Roz read the older receptionist’s
nametag. “I don’t know what to say, Hettie. Thank you.”

As Max stepped out to join her, he
asked, “You okay? You look a little sad and misty.”

“Hmm. Just someone restoring my
faith in humanity. Now that your teeth are fixed, I want to take you to try
something.”

****

Max was reluctant to try the frozen treat at first, but Roz
coaxed him into visiting Just Desserts. The proprietor brought over a banana
split for each of them, with three flavors and three toppings each. The candy
toppings had been 3D printed into shapes of stars, rainbows, and hearts. “Wow,”
Max said. “You folks do this up right.”

“Call me Herb.” He had graying,
slicked-back hair, glasses, and a large smock covering a stocky frame. “My wife
likes to show off her gourmet training.

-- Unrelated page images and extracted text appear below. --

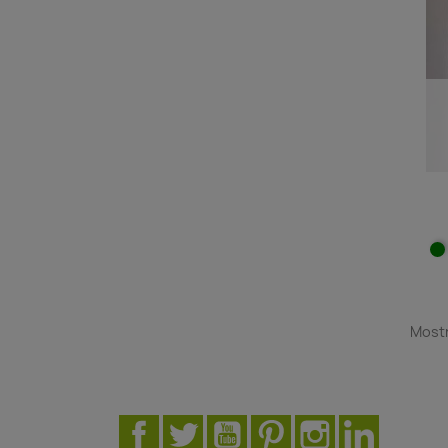
Mostr
Facebook
Twitter
YouTube
Pinterest
Instagram
LinkedIn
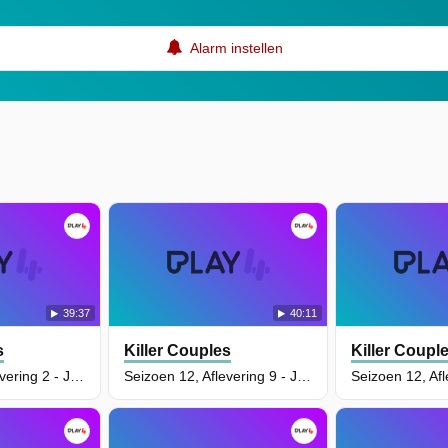
Alarm instellen
39:37
40:11
s
Killer Couples
Killer Coupl
Seizoen 14, Aflevering 2 - Jordan Hodge
Seizoen 12, Aflevering 9 - Joseph en Iryn Meyers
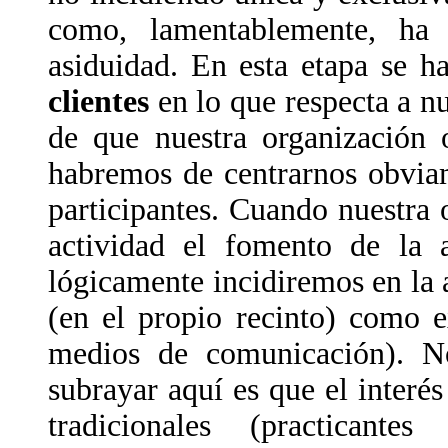
como, lamentablemente, ha
asiduidad. En esta etapa se 
clientes
en lo que respecta a nu
de que nuestra organización o
habremos de centrarnos obvia
participantes. Cuando nuestra
actividad el fomento de la a
lógicamente incidiremos en la 
(en el propio recinto) como e
medios de comunicación). N
subrayar aquí es que el interés
tradicionales (practicant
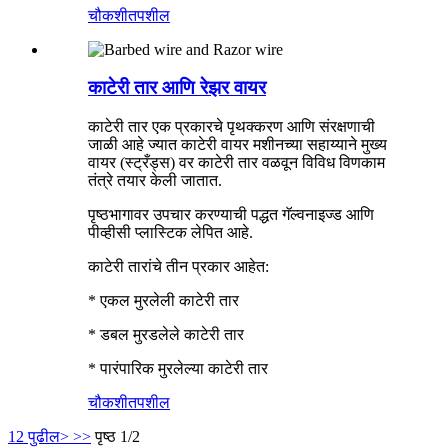
चौकशी
तपशील
काटेरी तार आणि रेझर वायर
काटेरी तार एक प्रकारचे पृथक्करण आणि संरक्षणाची
जाळी आहे ज्यात काटेरी वायर मशीनच्या सहाय्याने मुख्य
वायर (स्ट्रँड्स) वर काटेरी तार वळवून विविध विणकाम
तंत्रे तयार केली जातात.
पृष्ठभागावर उपचार करण्याची पद्धत गॅल्वनाइज्ड आणि
पीव्हीसी प्लास्टिक लेपित आहे.
काटेरी तारांचे तीन प्रकार आहेत:
* एकल मुरलेली काटेरी तार
* डबल मुरडलेले काटेरी तार
* पारंपारिक मुरलेल्या काटेरी तार
चौकशी
तपशील
1
2
पुढील>
>>
पृष्ठ 1/2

Ladies like the extra touch of
elegance.”

“So why is this place so
deserted
?”
asked Max.

Herb shook his finger at the pun. “The
novelty has worn thin. Nobody wants cold stuff in space.”

She could detect an Anodyne accent,
which reminded her of her university days. After a single bite, Roz refused to
accept this excuse. “Really? You can tell us.”